A.K.A the Southland Pirate
By Arthur Cushen, reprinted from the July 1993 DX Times.
In the June issue of the DX Times, page 14, there was some details on the capture of Southland’s first pirate radio station but as the one who was at the kill with (AR) Casey Harris from Dunedin, I have all the information here including letters, a verification and other momentos of this memorable catch.
During 1942 spasmodic transmissions were heard on several frequencies on the broadcast band and in November I alerted Casey Harris to the fact that they were more frequent, as I was writing to him each week sending him POW names and Security information. He wrote saying that he felt that this was a matter of urgency. It was war time and of course, all amateur transmitters had been sealed and no-one was allowed to operate anything unlicenced and here is a case in point where someone had decided to start their own broadcasting station.
Arrangements were made for Casey Harris to visit Invercargill and I had receivers tuned to the frequency awaiting the commencement of broadcasting. Casey brought with him a heavy portable radio with giant nine volt batteries underneath the receiver and it was built on to a disk which meant you could stand it on the road and turn it around and get a fairly rough direction of any signal.
It was a warm, sunny Saturday afternoon on December 5, 1942 when we got into the car and travelled north, keeping the signal on the receiver and we got into the Makarewa area and decided that we would turn left down a country road and this proved to be the right move, as the signal gradually got louder.
We stopped outside a farmhouse and could hear the same music being played inside and we thought, this is either the culprit or one of his friends in the know. The receiver was put on the road to make certain that we were getting a direct bearing and then we rushed the house, through the front door and found the startled inhabitants with Maurice Maloney playing recordings, and his audience was his mother and father.
All his material was confiscated, it was found that he was out on leave to assist with harvesting on the farm and the equipment he was using actually belonged to his brother who was in the Air Force. The pile of recordings were not all his own, some of them were marked AZP which was the call of one of Invercargill’s early radio stations operated by Dick Parsons in Layard Street.
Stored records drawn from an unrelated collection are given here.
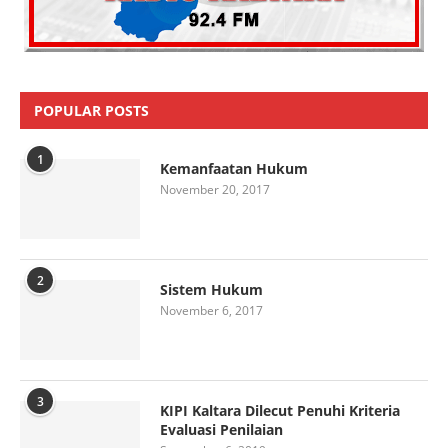
POPULAR POSTS
1
Kemanfaatan Hukum
November 20, 2017
2
Sistem Hukum
November 6, 2017
3
KIPI Kaltara Dilecut Penuhi Kriteria
Evaluasi Penilaian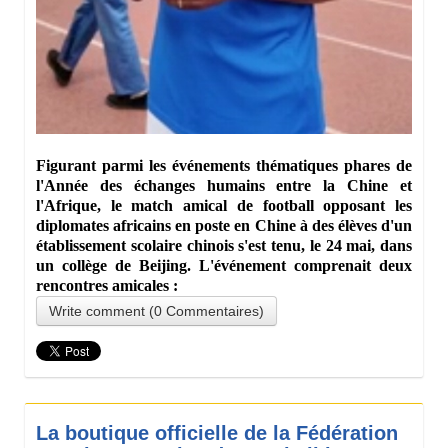
Figurant parmi les événements thématiques phares de
l'Année des échanges humains entre la Chine et
l'Afrique, le match amical de football opposant les
diplomates africains en poste en Chine à des élèves d'un
établissement scolaire chinois s'est tenu, le 24 mai, dans
un collège de Beijing. L'événement comprenait deux
rencontres amicales :
Write comment (0 Commentaires)
La boutique officielle de la Fédération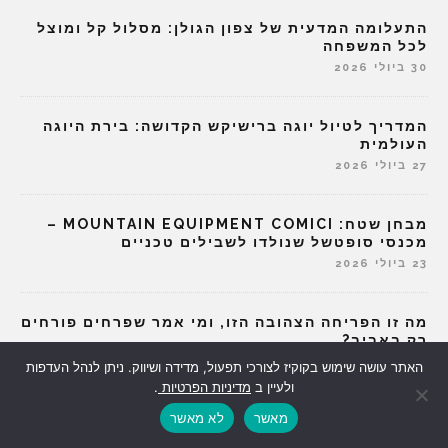
התעלומה המדעית של צפון הגולן: מסלול קל ומוצל
לכל המשפחה
30 ביולי 2026
המדריך לטיול יוגה ברישיקש הקדושה: בירת היוגה
העולמית
27 ביולי 2026
מבחן שטח: MOUNTAIN EQUIPMENT COMICI –
מכנסי סופטשל שנולדו לשבילים טכניים
23 ביולי 2026
מה זו הפריחה הצהובה הזו, ומי אמר שפרחים פורחים
רק באביב?
20 ביולי 2026
האתר עושה שימוש בקוקיז לצורכי תפעול, מדידה ושיווק. ניתן לנהל העדפות
ולעיין ב
מדיניות הפרטיות
.
מאשר
לא מאשר
שוויצריה הקטנה – לאן שלא תלך במסלול הזה
הכרמל משתנה בדרך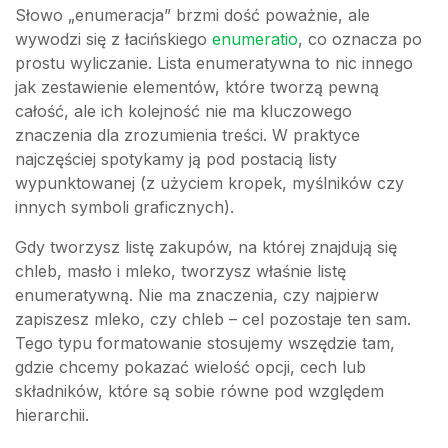
Słowo „enumeracja” brzmi dość poważnie, ale
wywodzi się z łacińskiego
enumeratio
, co oznacza po
prostu wyliczanie. Lista enumeratywna to nic innego
jak zestawienie elementów, które tworzą pewną
całość, ale ich kolejność nie ma kluczowego
znaczenia dla zrozumienia treści. W praktyce
najczęściej spotykamy ją pod postacią listy
wypunktowanej (z użyciem kropek, myślników czy
innych symboli graficznych).
Gdy tworzysz listę zakupów, na której znajdują się
chleb, masło i mleko, tworzysz właśnie listę
enumeratywną. Nie ma znaczenia, czy najpierw
zapiszesz mleko, czy chleb – cel pozostaje ten sam.
Tego typu formatowanie stosujemy wszędzie tam,
gdzie chcemy pokazać wielość opcji, cech lub
składników, które są sobie równe pod względem
hierarchii.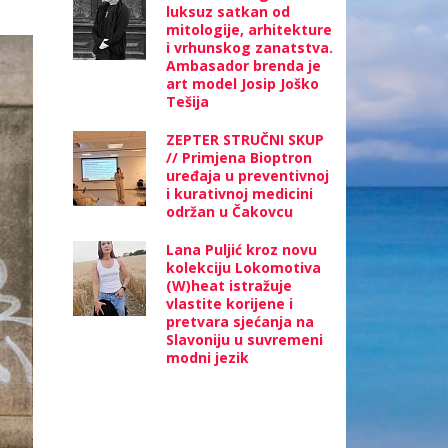
luksuz satkan od
mitologije, arhitekture
i vrhunskog zanatstva.
Ambasador brenda je
art model Josip Joško
Tešija
ZEPTER STRUČNI SKUP
// Primjena Bioptron
uređaja u preventivnoj
i kurativnoj medicini
održan u Čakovcu
Lana Puljić kroz novu
kolekciju Lokomotiva
(W)heat istražuje
vlastite korijene i
pretvara sjećanja na
Slavoniju u suvremeni
modni jezik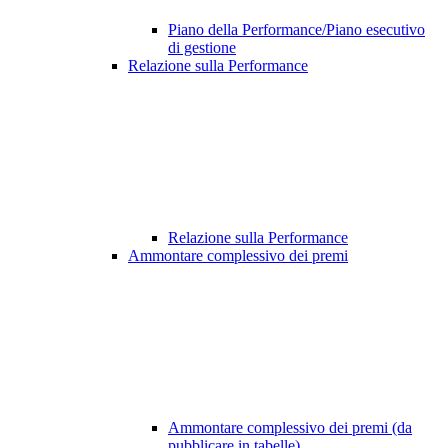
Piano della Performance/Piano esecutivo
di gestione
Relazione sulla Performance
Relazione sulla Performance
Ammontare complessivo dei premi
Ammontare complessivo dei premi (da
pubblicare in tabelle)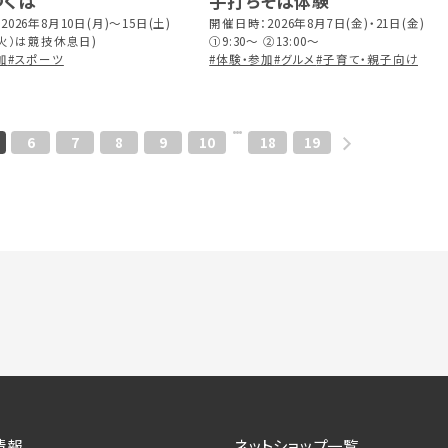
つくば
手打ちそば体験
026年8月10日(月)〜15日(土)
開催日時：2026年8月7日(金)・21日(金)
（火）は競技休息日)
①9:30～ ②13:00～
加
#スポーツ
#体験・参加
#グルメ
#子育て・親子向け
6
7
8
9
10
18
19
情報
ネットショップ一覧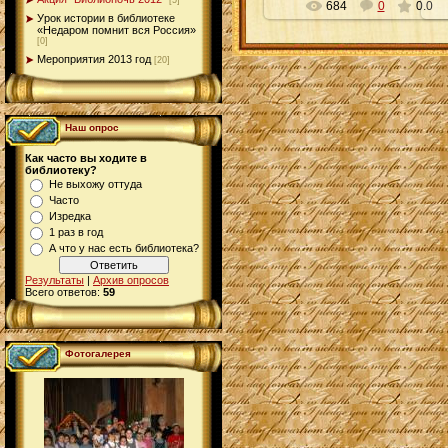
[5]
684
0
0.0
Урок истории в библиотеке
«Недаром помнит вся Россия»
[0]
Мероприятия 2013 год
[20]
Наш опрос
Как часто вы ходите в
библиотеку?
Не выхожу оттуда
Часто
Изредка
1 раз в год
А что у нас есть библиотека?
Результаты
|
Архив опросов
Всего ответов:
59
Фотогалерея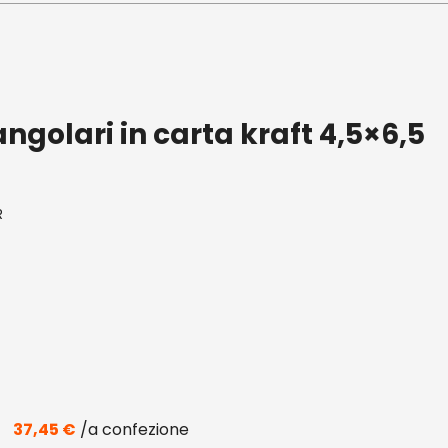
angolari in carta kraft 4,5×6,5
R
37,45
€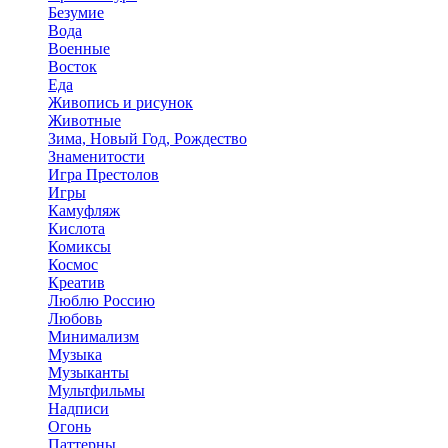
Безумие
Вода
Военные
Восток
Еда
Живопись и рисунок
Животные
Зима, Новый Год, Рождество
Знаменитости
Игра Престолов
Игры
Камуфляж
Кислота
Комиксы
Космос
Креатив
Люблю Россию
Любовь
Минимализм
Музыка
Музыканты
Мультфильмы
Надписи
Огонь
Паттерны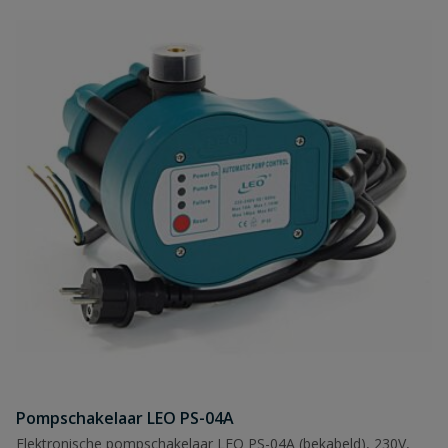
Pompschakelaar LEO PS-04A
Elektronische pompschakelaar LEO PS-04A (bekabeld), 230V,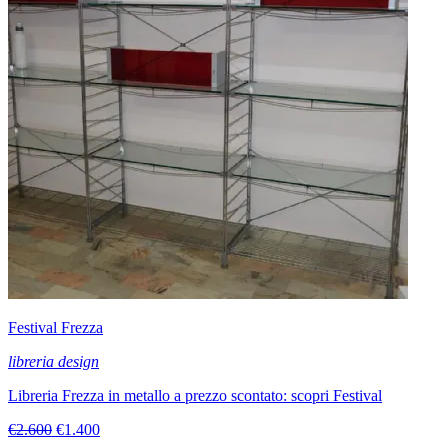
Festival Frezza
libreria design
Libreria Frezza in metallo a prezzo scontato: scopri Festival
€2.600
€1.400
Casey Harris afterwards gave me a recording and suitably transcribed the message on it. In the form of a verification, he detailed the recordings we had heard on the back of a 1943 calendar.
The following Monday morning Maurice Maloney appeared before the Invercarqill Court and was fined three pound and costs of ten shillings and his equipment of two transmitters and 150 recordings was confiscated. The recordings he played included, “The Yellow Rose of Texas”, “Wild Irish Rose”, “The Rose Of Trallee” and “All The Flowers Of Dan Mahoney’s Grave”. These were some of the tunes which Casey Harris wrote on my verification card and were the type of music that Maurice Maloney played and, of course, the station soon became known to Southlanders as Maloney‘s Boloney Station.